Wednesday 20 April 2016

Oxford and around

Accommodation in Oxford turns out to be prohibitively expensive so we opt for a rural location NEAR Oxford for our next stay.

On our way we stop in at Blenheim Palace. The entry fees are steep - but I have some sympathy. The place is GIANTIC. I don't know what can have possessed the first Duke of Marlborough to build such a pile. No wonder the crown stopped funding him. And he only got to live in it for the last little bit of his life and even then it was unfinished.

We enjoy the capability Brown designed gardens and the Winston Churchill exhibition.  I am particularly jealous of the cascade - a waterfall designed to provide the maximum noise and a pleasing falling water effect from the end of the artificial lake. There's also a rather good multimedia tour of some upstairs rooms that cleverly feature the ghost of a lady in waiting to the first Duchess of Marlborough - who is credited with managing most of the construction phase (Kevin would say, "And the duchess has decided to project manage the whole process herself...").

Our hotel has a slight odour of horse manure on our first night - but we feel it just adds to the rural charm. There is room to spread out a bit in the room - which we appreciate.  And dinner is served at a bar in the premises and is both tasty and reasonably priced. Saves us worrying about where to go!

The next day the girl at the desk has worded us up on the Park and ride option for Oxford. Only a 5 minute drive away - all day parking is only £2 and a nice bus driver does all the tricky bits of navigating the twisty Oxford streets. We head in for a walk around town.

Oxford seems like the centre of all things English for me. We walk past the door of a college (no entry for the public) which looks ancient and is being propped open by a box of croquet equipment and watched over by a student.  We pass a coffee shop where a chap in a tweed jacket with leather patches on the elbow is smoking a pipe as he chuckles to himself over a book about chess.

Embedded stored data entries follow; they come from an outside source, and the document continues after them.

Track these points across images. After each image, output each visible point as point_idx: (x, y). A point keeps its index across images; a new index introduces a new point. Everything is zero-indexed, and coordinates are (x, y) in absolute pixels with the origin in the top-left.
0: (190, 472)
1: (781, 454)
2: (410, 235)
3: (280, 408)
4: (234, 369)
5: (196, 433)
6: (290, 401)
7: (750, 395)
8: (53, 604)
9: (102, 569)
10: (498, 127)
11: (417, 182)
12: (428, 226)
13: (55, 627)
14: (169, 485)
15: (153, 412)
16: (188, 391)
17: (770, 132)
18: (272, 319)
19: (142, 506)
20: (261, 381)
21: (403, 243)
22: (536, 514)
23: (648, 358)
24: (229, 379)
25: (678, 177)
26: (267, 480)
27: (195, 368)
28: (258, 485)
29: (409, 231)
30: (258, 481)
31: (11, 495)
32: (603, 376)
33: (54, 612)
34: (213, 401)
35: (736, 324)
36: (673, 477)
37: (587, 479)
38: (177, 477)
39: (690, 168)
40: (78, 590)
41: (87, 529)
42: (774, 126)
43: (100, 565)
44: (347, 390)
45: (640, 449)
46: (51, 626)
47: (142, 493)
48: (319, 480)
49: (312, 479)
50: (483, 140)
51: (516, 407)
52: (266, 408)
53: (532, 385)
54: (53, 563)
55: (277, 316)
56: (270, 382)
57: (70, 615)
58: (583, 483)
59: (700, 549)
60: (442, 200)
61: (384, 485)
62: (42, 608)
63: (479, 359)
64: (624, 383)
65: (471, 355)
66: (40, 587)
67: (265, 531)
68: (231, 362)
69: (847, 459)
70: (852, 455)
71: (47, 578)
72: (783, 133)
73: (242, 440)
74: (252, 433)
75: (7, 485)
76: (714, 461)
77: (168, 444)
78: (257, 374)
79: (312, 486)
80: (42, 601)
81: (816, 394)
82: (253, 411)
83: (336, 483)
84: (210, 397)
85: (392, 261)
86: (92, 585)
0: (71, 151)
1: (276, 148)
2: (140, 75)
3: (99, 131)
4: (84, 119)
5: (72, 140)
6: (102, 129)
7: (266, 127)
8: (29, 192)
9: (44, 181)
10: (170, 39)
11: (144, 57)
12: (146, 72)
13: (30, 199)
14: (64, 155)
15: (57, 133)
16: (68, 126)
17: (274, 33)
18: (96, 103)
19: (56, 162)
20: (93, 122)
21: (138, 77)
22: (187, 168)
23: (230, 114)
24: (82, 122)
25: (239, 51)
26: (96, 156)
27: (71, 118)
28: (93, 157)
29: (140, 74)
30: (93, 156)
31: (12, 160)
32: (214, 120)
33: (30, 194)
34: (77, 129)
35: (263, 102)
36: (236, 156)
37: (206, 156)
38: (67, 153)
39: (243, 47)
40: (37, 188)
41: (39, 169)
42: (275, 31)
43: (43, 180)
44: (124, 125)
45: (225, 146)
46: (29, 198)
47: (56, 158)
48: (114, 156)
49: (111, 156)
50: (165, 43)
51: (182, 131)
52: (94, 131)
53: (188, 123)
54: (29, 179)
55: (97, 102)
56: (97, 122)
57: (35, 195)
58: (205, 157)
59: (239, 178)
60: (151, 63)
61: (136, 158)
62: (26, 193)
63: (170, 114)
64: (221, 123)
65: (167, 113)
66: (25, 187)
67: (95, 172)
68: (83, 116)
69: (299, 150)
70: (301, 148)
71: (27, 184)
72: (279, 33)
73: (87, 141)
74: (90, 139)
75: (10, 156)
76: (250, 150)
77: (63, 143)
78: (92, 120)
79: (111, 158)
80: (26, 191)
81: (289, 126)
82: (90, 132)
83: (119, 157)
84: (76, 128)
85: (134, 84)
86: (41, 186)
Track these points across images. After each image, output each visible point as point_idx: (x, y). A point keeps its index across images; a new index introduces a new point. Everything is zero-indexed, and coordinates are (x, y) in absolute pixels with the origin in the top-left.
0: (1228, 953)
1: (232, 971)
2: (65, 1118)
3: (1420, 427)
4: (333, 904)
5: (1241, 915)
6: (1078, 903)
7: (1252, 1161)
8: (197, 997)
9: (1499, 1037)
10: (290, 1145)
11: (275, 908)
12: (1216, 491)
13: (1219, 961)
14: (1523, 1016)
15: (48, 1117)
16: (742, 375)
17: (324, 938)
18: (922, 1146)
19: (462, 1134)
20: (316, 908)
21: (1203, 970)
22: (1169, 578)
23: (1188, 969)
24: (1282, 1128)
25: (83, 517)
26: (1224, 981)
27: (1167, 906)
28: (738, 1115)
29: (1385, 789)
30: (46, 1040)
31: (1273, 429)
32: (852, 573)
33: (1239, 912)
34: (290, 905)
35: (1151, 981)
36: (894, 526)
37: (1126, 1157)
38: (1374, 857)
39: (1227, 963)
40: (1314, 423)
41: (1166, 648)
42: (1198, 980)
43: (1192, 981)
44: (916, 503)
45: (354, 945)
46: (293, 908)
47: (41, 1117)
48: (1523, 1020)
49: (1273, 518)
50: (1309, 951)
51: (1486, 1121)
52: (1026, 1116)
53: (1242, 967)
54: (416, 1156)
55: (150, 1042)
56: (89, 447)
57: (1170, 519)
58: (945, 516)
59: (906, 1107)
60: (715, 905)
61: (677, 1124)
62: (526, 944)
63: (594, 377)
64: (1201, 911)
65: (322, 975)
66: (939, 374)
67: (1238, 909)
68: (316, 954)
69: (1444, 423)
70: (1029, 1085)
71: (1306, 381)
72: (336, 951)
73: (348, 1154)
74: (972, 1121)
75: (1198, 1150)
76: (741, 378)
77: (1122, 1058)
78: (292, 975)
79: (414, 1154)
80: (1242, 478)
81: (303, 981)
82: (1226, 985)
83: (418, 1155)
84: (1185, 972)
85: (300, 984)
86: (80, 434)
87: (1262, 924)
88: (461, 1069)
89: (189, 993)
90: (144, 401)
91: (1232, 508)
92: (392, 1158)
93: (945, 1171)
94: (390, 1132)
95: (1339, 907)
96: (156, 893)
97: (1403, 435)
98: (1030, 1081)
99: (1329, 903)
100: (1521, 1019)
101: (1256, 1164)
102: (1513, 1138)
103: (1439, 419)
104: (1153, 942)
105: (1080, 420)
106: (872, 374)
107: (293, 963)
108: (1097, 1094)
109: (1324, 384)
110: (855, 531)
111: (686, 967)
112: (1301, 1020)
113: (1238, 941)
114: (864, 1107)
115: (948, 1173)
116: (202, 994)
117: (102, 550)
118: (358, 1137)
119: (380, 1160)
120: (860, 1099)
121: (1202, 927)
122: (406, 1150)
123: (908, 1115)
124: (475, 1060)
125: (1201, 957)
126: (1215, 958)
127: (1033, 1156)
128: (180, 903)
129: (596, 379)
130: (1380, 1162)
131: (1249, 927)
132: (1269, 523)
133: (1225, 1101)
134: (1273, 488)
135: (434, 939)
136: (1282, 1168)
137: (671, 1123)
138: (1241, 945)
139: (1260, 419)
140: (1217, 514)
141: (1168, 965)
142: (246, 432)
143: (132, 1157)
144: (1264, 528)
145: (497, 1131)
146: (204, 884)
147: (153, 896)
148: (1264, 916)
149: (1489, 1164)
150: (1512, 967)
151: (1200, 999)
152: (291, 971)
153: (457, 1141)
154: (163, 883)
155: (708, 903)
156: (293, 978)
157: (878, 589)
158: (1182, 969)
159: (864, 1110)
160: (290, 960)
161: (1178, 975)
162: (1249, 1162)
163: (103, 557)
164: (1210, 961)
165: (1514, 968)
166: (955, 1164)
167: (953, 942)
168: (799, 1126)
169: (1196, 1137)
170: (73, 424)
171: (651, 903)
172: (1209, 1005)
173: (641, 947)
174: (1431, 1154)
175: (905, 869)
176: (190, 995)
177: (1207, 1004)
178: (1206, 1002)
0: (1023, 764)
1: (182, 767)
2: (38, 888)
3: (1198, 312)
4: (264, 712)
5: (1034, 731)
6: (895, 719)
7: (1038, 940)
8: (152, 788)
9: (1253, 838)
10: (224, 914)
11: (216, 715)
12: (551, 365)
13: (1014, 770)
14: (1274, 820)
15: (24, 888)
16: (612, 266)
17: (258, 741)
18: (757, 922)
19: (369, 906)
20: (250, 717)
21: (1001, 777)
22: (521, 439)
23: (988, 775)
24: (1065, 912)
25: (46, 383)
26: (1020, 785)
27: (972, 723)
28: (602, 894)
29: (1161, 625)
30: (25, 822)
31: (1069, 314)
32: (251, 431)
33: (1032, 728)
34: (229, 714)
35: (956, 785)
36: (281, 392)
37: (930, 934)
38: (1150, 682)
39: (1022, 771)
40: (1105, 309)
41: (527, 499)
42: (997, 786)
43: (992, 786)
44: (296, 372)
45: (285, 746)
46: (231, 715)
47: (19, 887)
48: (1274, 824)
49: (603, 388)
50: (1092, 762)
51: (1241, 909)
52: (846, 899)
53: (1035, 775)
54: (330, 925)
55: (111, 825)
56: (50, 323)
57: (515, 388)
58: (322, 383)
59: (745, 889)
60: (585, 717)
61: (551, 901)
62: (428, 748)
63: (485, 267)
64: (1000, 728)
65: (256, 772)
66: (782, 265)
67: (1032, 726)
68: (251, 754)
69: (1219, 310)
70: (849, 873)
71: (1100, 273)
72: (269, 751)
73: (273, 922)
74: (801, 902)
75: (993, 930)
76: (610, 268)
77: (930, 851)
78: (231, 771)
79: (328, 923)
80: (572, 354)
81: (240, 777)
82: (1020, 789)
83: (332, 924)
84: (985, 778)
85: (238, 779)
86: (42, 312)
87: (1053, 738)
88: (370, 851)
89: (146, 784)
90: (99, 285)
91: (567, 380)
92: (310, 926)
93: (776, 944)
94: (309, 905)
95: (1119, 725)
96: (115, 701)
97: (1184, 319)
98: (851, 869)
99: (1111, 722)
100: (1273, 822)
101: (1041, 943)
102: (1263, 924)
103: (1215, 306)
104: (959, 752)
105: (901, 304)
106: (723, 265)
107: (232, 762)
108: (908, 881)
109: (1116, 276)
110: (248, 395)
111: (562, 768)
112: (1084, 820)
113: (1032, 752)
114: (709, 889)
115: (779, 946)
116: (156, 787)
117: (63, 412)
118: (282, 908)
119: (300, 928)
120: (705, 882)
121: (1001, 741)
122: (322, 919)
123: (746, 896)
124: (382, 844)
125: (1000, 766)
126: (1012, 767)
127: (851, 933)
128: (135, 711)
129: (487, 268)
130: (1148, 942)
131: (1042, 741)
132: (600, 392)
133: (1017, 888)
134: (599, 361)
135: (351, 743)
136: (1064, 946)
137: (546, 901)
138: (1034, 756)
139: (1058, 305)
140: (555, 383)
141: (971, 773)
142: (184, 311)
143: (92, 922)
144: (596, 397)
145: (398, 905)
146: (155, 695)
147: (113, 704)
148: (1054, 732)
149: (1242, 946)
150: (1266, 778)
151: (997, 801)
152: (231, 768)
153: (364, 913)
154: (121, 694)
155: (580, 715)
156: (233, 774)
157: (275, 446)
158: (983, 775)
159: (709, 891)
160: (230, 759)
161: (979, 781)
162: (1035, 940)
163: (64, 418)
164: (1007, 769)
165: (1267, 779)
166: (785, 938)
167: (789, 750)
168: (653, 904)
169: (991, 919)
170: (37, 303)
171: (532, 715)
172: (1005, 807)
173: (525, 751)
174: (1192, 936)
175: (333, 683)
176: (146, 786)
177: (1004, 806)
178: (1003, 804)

I couldn't make this stuff up!

On a more practical note - we climb the tower of university church to get up close and personal with the gargoyles as well as a great view of the town. Narrow stairs and a narrow platform at the top that would be much more regulated anywhere else - but we enjoy it. We love all the ancient buildings and glimpses into green quadrangles.

The absolute highlight though is the Museum of Natural History. I love the building - which has a glass roof. Every column around the edge is made of a different type of stone and the carvings at the base and top of each represent the leaf of a different plant.we love the dinosaur skeletons I. The middle - including Stan the T-Rex.

At the back is the Pitt River museum - which looks just like the attic and basemen of an eccentric British explorer. The place is crammed with glass cases of everything from musical instruments to shrunken heads.  There is just too much to take in and we can only sample a small portion of one of the three floors of displays.

Then it is back to the hotel to reorganize our belongings in preparation for dropping off the car.